The records below need copying. Match each line exactly.

Saved data entries
'''
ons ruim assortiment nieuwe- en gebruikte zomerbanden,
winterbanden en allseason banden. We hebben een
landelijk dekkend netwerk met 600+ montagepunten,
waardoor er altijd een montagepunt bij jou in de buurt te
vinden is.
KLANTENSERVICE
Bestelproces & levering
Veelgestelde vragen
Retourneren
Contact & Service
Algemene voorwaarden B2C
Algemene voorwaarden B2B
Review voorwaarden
'''
| ANSWER |
ons ruim assortiment nieuwe- en gebruikte zomerbanden,
winterbanden en allseason banden. We hebben een
landelijk dekkend netwerk met 600+ montagepunten,
waardoor er altijd een montagepunt bij jou in de buurt te
vinden is.
KLANTENSERVICE
Bestelproces & levering
Veelgestelde vragen
Retourneren
Contact & Service
Algemene voorwaarden B2C
Algemene voorwaarden B2B
Review voorwaarden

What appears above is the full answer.